8

45 12 0
                                    

***

Sepulang dari rumahnya, Jiyong pun kembali ke rumah Taera. Laki-laki itu langsung berlari menuju kamar Taera, dan ia tidak menemukan Taera di sana. Jiyong panik. Ia keluar kamar, dan mulai mencarinya di ruangan rumah itu satu per satu. Setelah mengitari semua ruangan, Jiyong tidak juga menemukan keberadaan Taera. Ia semakin panik tidak karuan.

Akhirnya, Jiyong memutuskan untuk mencari Taera di hutan dalam keadaan selarut ini. Ia berlari mencari Taera di tengah kegelapan yang mencekam. Bukan apa-apa, ia takut jika Taera akan bertemu dengan kawanan serigala yang sedang berburu.

Dengan mengandalkan indera penciuman dan kemampuannya, Jiyong berhasil mengikuti aroma yang ditinggalkan Taera di sepanjang jalannya.

Benar saja, ia menemukan Taera dalam keadaan sedang meringkuk di tengah hutan. Jiyong bergegas menghampirinya.

Mendengar langkah Jiyong, Taera pun menoleh. Dengan tatapan sendu dan pipi yang masih diselimuti air mata, ia menyambut kedatangan Jiyong.

"Kau sedang apa di sini?"

Taera tersenyum dengan pahit,"Hanya ingin jalan-jalan."

"Kenapa tidak menungguku?"

Jiyong memegang tangan Taera dan membantunya untuk berdiri. Ia juga menghapus air mata yang tersisa di pipi perempuan itu.

"Kemana pun kau ingin pergi, tunggu aku. Jangan pergi sendirian, terlebih di larut malam seperti ini.

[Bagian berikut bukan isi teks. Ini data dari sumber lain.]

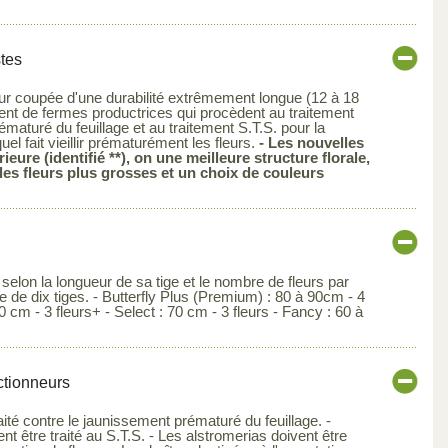
stes
leur coupée d'une durabilité extrêmement longue (12 à 18
ent de fermes productrices qui procèdent au traitement
ématuré du feuillage et au traitement S.T.S. pour la
quel fait vieillir prématurément les fleurs.
- Les nouvelles
ieure (identifié **), on une meilleure structure florale,
 des fleurs plus grosses et un choix de couleurs
 selon la longueur de sa tige et le nombre de fleurs par
tte de dix tiges. - Butterfly Plus (Premium) : 80 à 90cm - 4
80 cm - 3 fleurs+ - Select : 70 cm - 3 fleurs - Fancy : 60 à
ctionneurs
raité contre le jaunissement prématuré du feuillage. -
nt être traité au S.T.S. - Les alstromerias doivent être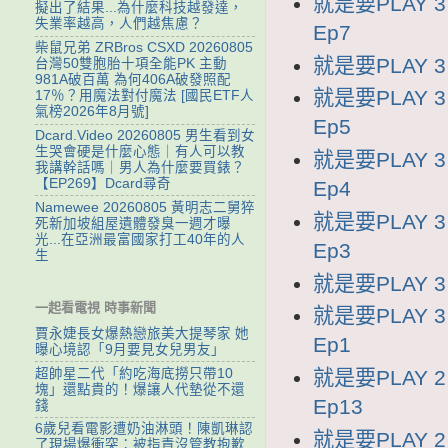
就是要PLAY 
擬出了結果...為什麼科技越發達，
失業率越高，人們越焦慮？
Ep7
柴鼠兄弟 ZRBros CSXD 20260805
就是要PLAY 3
台灣50雙胞胎十項全能PK 主動
981A破百萬 為何406A破發照配
就是要PLAY 
17％？用魔法對付魔法 [國民ETF人
氣榜2026年8月號]
Ep5
Dcard.Video 20260805 男生看到女
生哭會硬是什麼心態｜有人可以教
就是要PLAY 
我講幹話嗎｜男人為什麼要買錶？
【EP269】Dcard尋奇
Ep4
Namewee 20260805 黃明志二舅猝
就是要PLAY 
死新加坡組屋遺體發臭一週才曝
光...在亞洲最富國家打工40年的人
Ep3
生
就是要PLAY 3
一起看電視 時事新聞
就是要PLAY 
賈永婕長女爆熱戀旅美大提琴家 她
Ep1
曝心境認「9月要見女兒男友」
超帥星二代「約吃海底撈只帶10
就是要PLAY 2
塊」還點貴的！爆讓人代墊從不還
Ep13
錢
6歲兒看電影遭奶油淋頭！陳凱琳認
就是要PLAY 2
了現場爆衝突：被指責沒管教抱歉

Berbahaya untukmu, Taera," jelas Jiyong.

Taera hanya tersenyum sambil terus membiarkan Jiyong memapahnya untuk terus berdiri.

"Kita pulang, ya?" ajak Jiyong yang langsung diiyakan oleh Taera.

Jiyong dan Taera berjalan pelan menyusuri hutan. Di sela-sela perjalanan mereka, Taera berusaha mengalihkan pikirannya yang kosong. Agar tidak membuat Jiyong khawatir padanya.

"Tadi aku lapar, lalu aku berusaha untuk menangkap rusa," mulai Taera.

"Lalu? Kau berhasil?"

Taera menggeleng,"Aku gagal."

"Tidak apa-apa, besok kita belajar lagi ya menangkap rusa."

"Iya."

Gelapnya hutan belantara ini tidak lagi membuat Taera takut. Terlebih saat ia tahu bahwa Jiyong bersamanya. Bersama Jiyong, ia jauh lebih berani.

"Waktu itu, waktu pertama kali kita bertemu, kau bilang bahwa setiap dari kita memiliki aroma yang berbeda. Tapi, di pertama pertemuan kita, kenapa kau tidak menyadari bahwa aku adalah manusia setengah vampire?" tanya Taera mengisi kesunyian.

"Karena, aku jarang bertemu manusia setengah vampire. Makanya, aku tidak begitu familiar dengan aromanya. Itulah mengapa, aku tidak langsung menyadari identitasmu saat pertama bertemu."

"Lalu, bagaimana kau bisa menemukanku malam ini?" tanya Taera penasaran.

"Karena, aku sudah terbiasa dengan aromamu."

"Terbiasa?"

Jiyong mengangguk,"Segala tentangmu kini sudah menjadi hal yang biasa dan menyenangkan untuk ku lakukan bersama."

Taera tersenyum. Menyadari senyum Taera yang terkesan dipaksakan, Jiyong pun berusaha mengalihkan sedihnya.

"Taera, boleh 'kah kau menceritakan masa kecilmu?" tanya Jiyong. "Tapi, jika tidak, tidak apa-apa."

Sebelum menjawab pertanyaan Jiyong, Taera sempat terdiam. Ia menarik napasnya dalam sebelum akhirnya ia menjawabnya dengan suara yang sedikit bergetar.

"Mama dan Papa selalu bertanya padaku, jika aku besar nanti, aku ingin jadi apa?"